▸ **Extrait**
****************

La nouvelle culture des écrans introduit six changements majeurs dans le fonctionnement des nouvelles générations : les enfants y apprennent de plus en plus tôt à jouer avec plusieurs identités, ils s’engagent en parallèle dans la résolution collective des tâches et la valorisation de leurs expériences les plus personnelles, ils créent leurs propres images, ils valorisent les apprentissages intuitifs parallèlement à l’intelligence hypothéticodéductive, ils établissent une relation de plus en plus intime avec les machines et ils développent le gout pour le changement de tâches. Chacune de ces particularités peut être relayée par l’institution scolaire.
Jouer avec des identités multiples
Les enfants s’habituent de plus en plus tôt à utiliser des pseudonymes et des identités d’emprunt sur Internet et dans les jeux vidéos. Du coup, ils perçoivent le jeu théâtral comme un prolongement dans la vie du jeu de masques qui préside à leur culture de la toile. C’est donc tout naturellement qu’ils acceptent d’endosser des identités pour défendre des positionnements. Il est essentiel d’encourager dès la maternelle les joutes verbales et les confrontations dans lesquelles deux élèves – ou deux groupes – argumentent deux points de vue opposés.
S’affirmer et collaborer
La culture est porteuse du désir d’affirmation de soi autant que de partage. Les nouvelles méthodes d’animation pédagogique doivent en tenir compte en valorisant partout le débat et la controverse. En même temps, alors que la culture du livre se caractérise par l’association d’un livre, d’un crayon et d’un cahier par élève, la culture numérique est celle du travail en réseau. Il faut donc encourager l’alternance des exercices réalisés seuls et de ceux qui sont réalisés en groupe. C’est pourquoi il serait absurde de vouloir introduire un écran par enfant. Les écrans doivent être d’abord un espace de coréflexion et de coconstruction dans un effort de s’écouter et de se comprendre, sous peine de se transformer très vite en outil de retrait du monde. En primaire et en début de collège, la règle doit être d’un écran pour trois ou quatre enfants. C’est dans le travail mené par plusieurs, face à un seul écran que les enfants intériorisent les règles du travail en réseau qu’ils mettront ensuite en pratique quand ils seront seuls face à un écran.
Créer ses propres images
Les structures éducatives doivent, en lien avec les collectivités publiques, valoriser les productions d’images des jeunes et faciliter les échanges autour d’elles. Les jeunes peuvent notamment participer à la construction du site Internet de leur établissement. Pourquoi le Ministère de l’Éducation ne lancerait-il pas le slogan : « Une école, un site web, des jeunes pour l’alimenter » ?
Valoriser le tutorat
Dans la mesure où la culture numérique privilégie la réussite sur la compréhension, il est très productif d’encourager ceux qui réussissent à expliquer aux autres comment ils s’y sont pris. Ce moment oblige celui qui a réussi à prendre du recul par rapport au chemin intuitif qu’il a suivi, et à construire une chronologie explicite là où il a souvent enchainé des actions sans plan préconçu, ni même explicite.

****************

▸ **Fiches fournies**
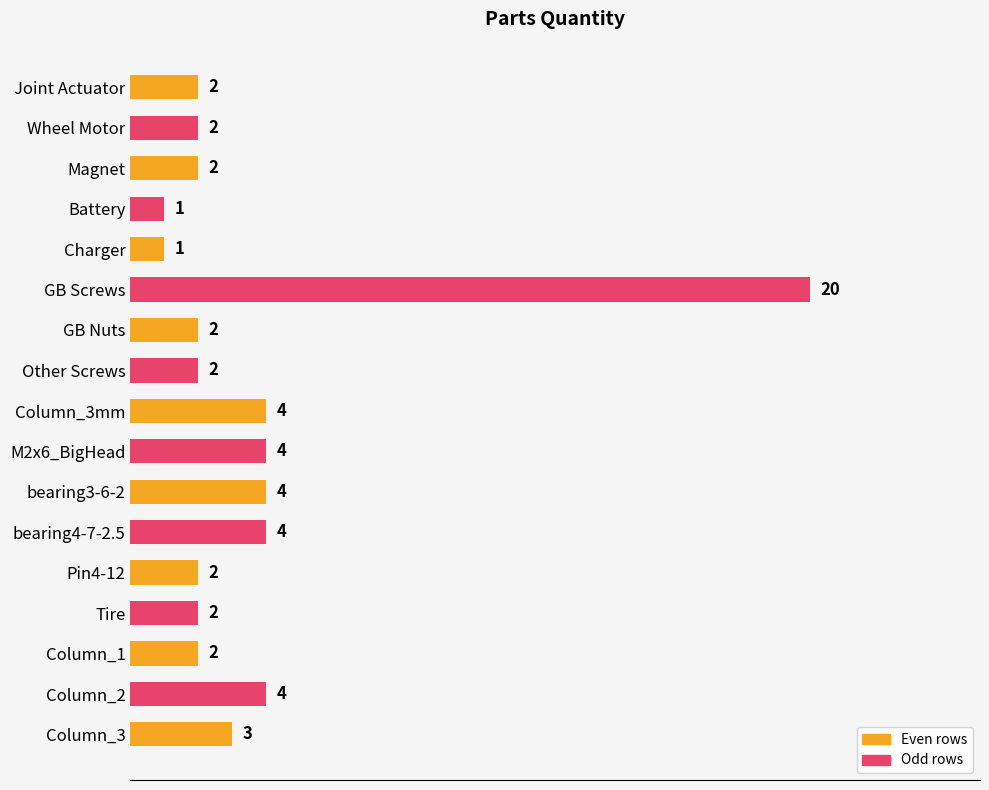

How many categories are shown in the chart?

17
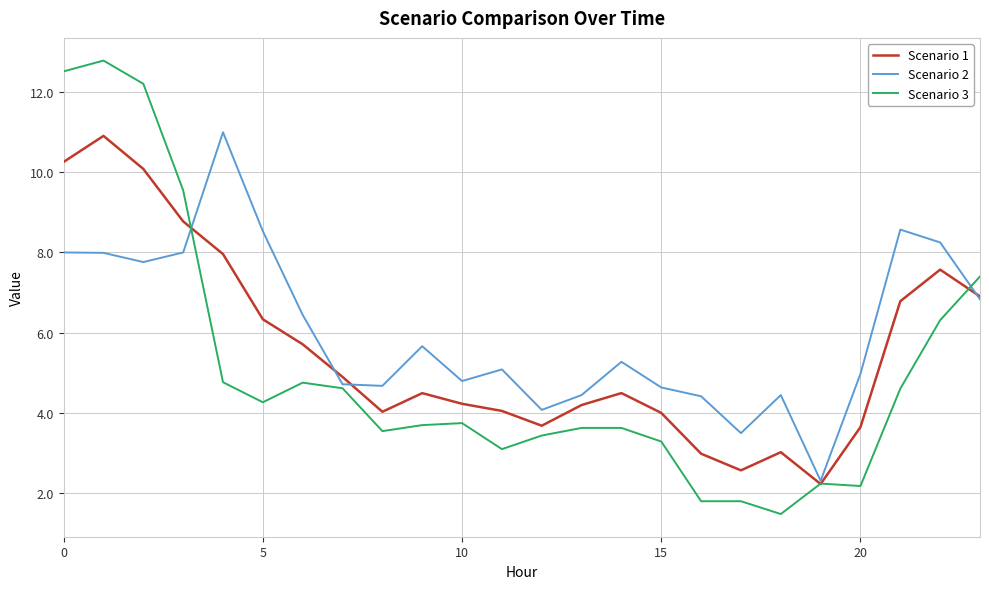

What is the greatest value displayed?

12.8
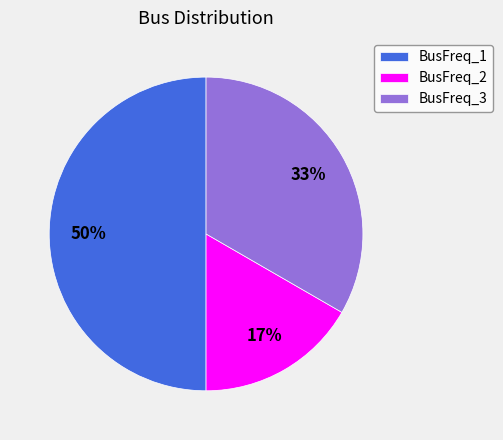

Which has a higher value, BusFreq_3 or BusFreq_2?

BusFreq_3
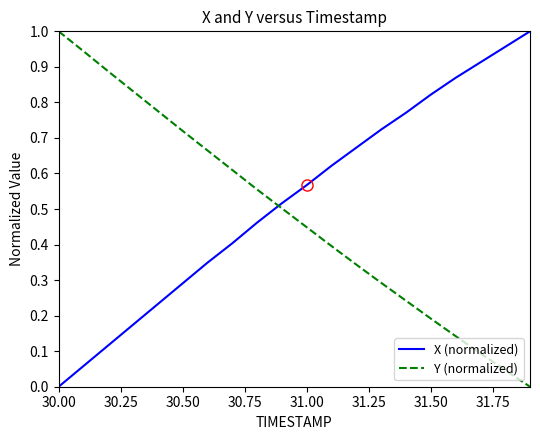

Which series has the largest total across all categories?

X (normalized)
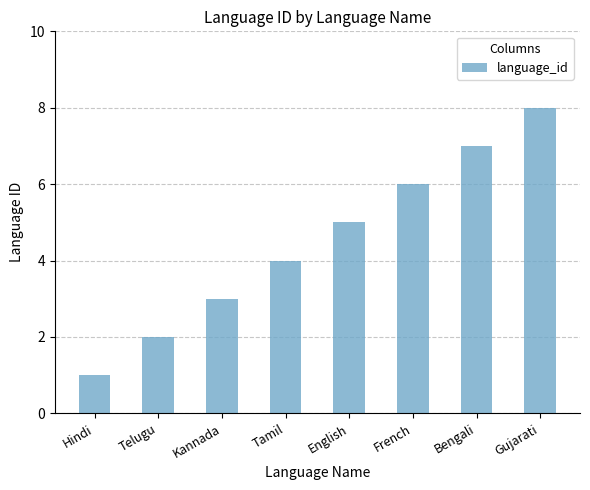

Reading left to right, what are all the values shown in this chart?

Hindi=1	Telugu=2	Kannada=3	Tamil=4	English=5	French=6	Bengali=7	Gujarati=8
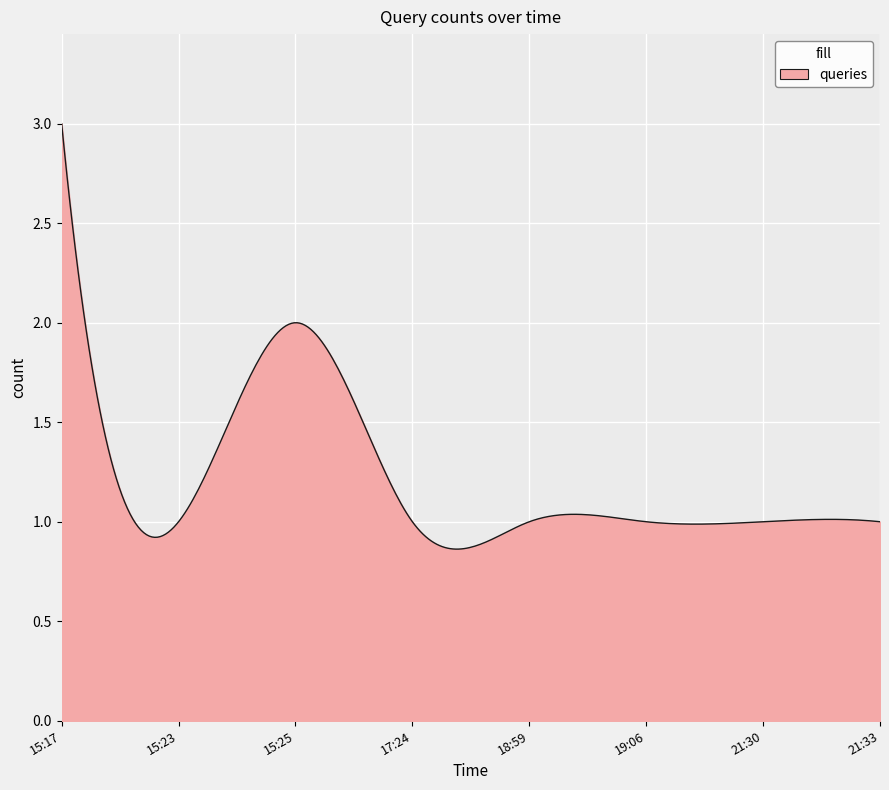

What is the greatest value displayed?

3.0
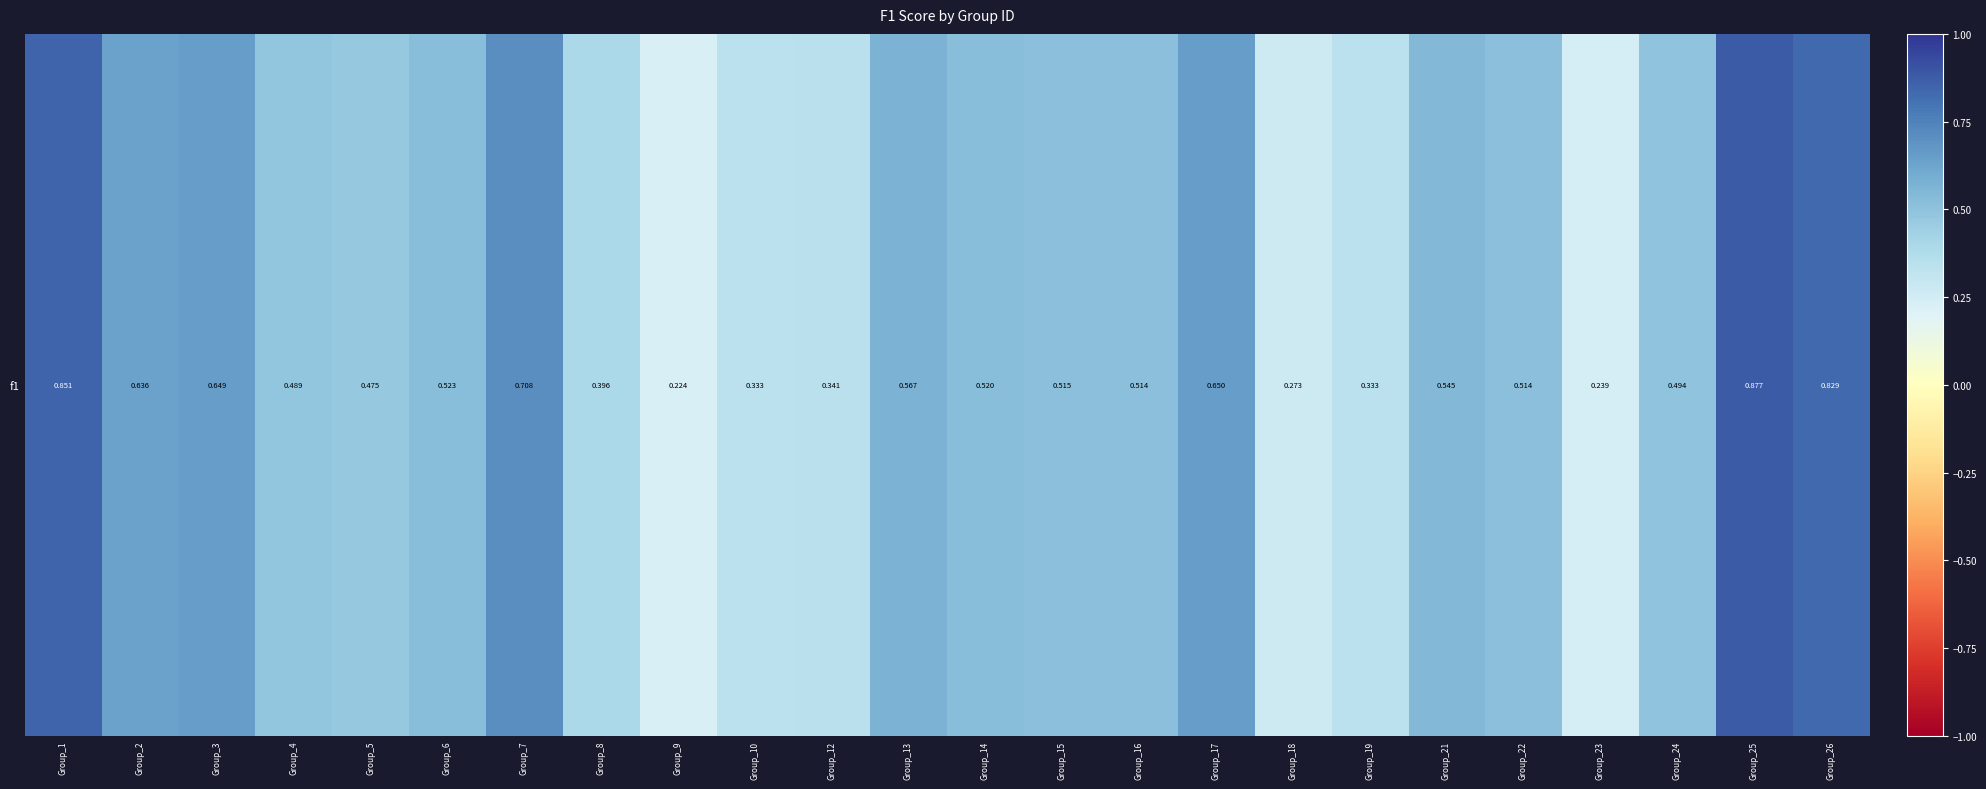

Between Group_8 and Group_10, which is larger?

Group_8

****************

▸ **Consigne 1**
Relevez tous les intertitres de l'extrait sur la culture des écrans.
▸ **Consigne 2**
Dans toutes les fiches, remplacez « greatest » par « highest » sans rien changer d'autre, puis recopiez ces fiches en laissant de côté les images.

▸ **Corrigé 1**
- Jouer avec des identités multiples
- S'affirmer et collaborer
- Créer ses propres images
- Valoriser le tutorat

▸ **Corrigé 2**
How many categories are shown in the chart?

17

What is the highest value displayed?

12.8

Which has a higher value, BusFreq_3 or BusFreq_2?

BusFreq_3

Which series has the largest total across all categories?

X (normalized)

Reading left to right, what are all the values shown in this chart?

Hindi=1	Telugu=2	Kannada=3	Tamil=4	English=5	French=6	Bengali=7	Gujarati=8

What is the highest value displayed?

3.0

Between Group_8 and Group_10, which is larger?

Group_8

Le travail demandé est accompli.